Jacques Kallis credita o plano do IPL pela ascensão do SA20: ‘Os melhores jogadores agora querem jogar aqui’

Depois que uma Índia cética finalmente adotou o novo formato T20 há duas décadas, o triunfo da Copa do Mundo de 2007 por uma jovem equipe liderada por MS Dhoni mudou as percepções da noite para o dia. Esta vitória lançou as bases para uma ideia revolucionária e o IPL nasceu um ano depois. O críquete T20 ainda estava em sua infância, mesmo para ‘jogadores icônicos’, mas o modelo de franquia da liga – sua estrutura, atração de jogadores, expansão da base de torcedores e, acima de tudo, investimento estratégico de longo prazo – desencadeou um boom de talentos que transformou o críquete indiano.

Jacques Kallis explicou que a caixa mais importante que o SA20 preencheu é encontrar jovens talentos

O ex-capitão da África do Sul Graeme Smith, que apareceu nas primeiras quatro temporadas do IPL e conquistou o título inaugural com o Rajasthan Royals sob o comando do falecido Shane Warne, viu mais do que apenas experiência de jogo na liga. Para ele, o IPL tornou-se um modelo que decidiu adaptar e implementar em casa. E embora o sucesso do IPL tenha alimentado a ascensão de ligas de franquia em todo o mundo nos 15 anos seguintes, Smith permaneceu paciente e esperou pelo momento certo. Essa oportunidade surgiu em 2023 com o lançamento do SA20, a principal competição mundial de T20 na África do Sul.

Após três anos, a SA20 estabeleceu-se firmemente como uma das ligas mais atraentes do críquete mundial para jogadores e fãs. E o antigo polivalente sul-africano Jacques Kallis credita a visão de Smith e o planeamento inspirado no IPL pela sua notável ascensão.

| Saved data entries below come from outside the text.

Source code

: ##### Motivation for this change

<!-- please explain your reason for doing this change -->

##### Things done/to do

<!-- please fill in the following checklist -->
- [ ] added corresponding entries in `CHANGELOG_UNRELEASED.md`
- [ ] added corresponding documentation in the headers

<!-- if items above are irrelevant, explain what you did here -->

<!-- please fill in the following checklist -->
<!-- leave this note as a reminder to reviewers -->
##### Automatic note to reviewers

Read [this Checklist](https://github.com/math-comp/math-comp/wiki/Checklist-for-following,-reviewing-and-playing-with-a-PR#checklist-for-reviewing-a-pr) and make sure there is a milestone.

“Acho que Graeme Smith aprendeu muito com o IPL depois de passar tanto tempo com esses caras e ele queria dirigir uma liga o mais próximo possível do IPL. O IPL é de longe a melhor liga do mundo e a visão de Graeme desde o início era chegar o mais próximo possível desse padrão e torná-la a segunda liga mais forte. Acho que ele está muito perto”, disse Kallis, relatado pelo Times, ao SA20 em uma pergunta especial. na terça-feira.

“Os jogadores respeitam a liga, gostam dela e o público vem, o que mostra que é um bom produto. Os proprietários estão lá e investiram porque vêem isso como uma grande oportunidade. Então, sim, as duas ligas funcionaram muito bem juntas, criaram um vínculo formidável e os jogadores querem fazer parte disso.”

Quando os melhores jogadores do mundo levantam as mãos para jogar sempre que estão disponíveis, isso mostra o quão longe esta liga avançou e quanto trabalho foi feito para transformá-la numa das principais competições”, acrescentou.

Tal como o IPL ao longo dos anos, Kallis explicou que a caixa mais importante que o SA20 preencheu é encontrar jovens talentos como Dewald Brevis e Tristan Stubbs.

“Acho que o que o IPL fez pelo críquete indiano, esperávamos que um torneio semelhante começasse muito mais cedo na África do Sul. Mas agora Graeme (Smith) começou este torneio há quatro anos e acho que você pode ver onde isso levou o críquete sul-africano.

“Esses jovens estão jogando diante de grandes multidões e em situações de pressão e isso só pode ajudar esses caras a levarem suas carreiras adiante, e foi exatamente o que aconteceu.

“Esses caras estão jogando com bons treinadores, jogando com alguns jogadores de classe mundial, aprendendo e alimentando-os. Portanto, isso só pode ser um bom presságio para o críquete sul-africano, como vimos nos resultados, não apenas no críquete de bola branca, mas também nos formatos mais longos”, concluiu.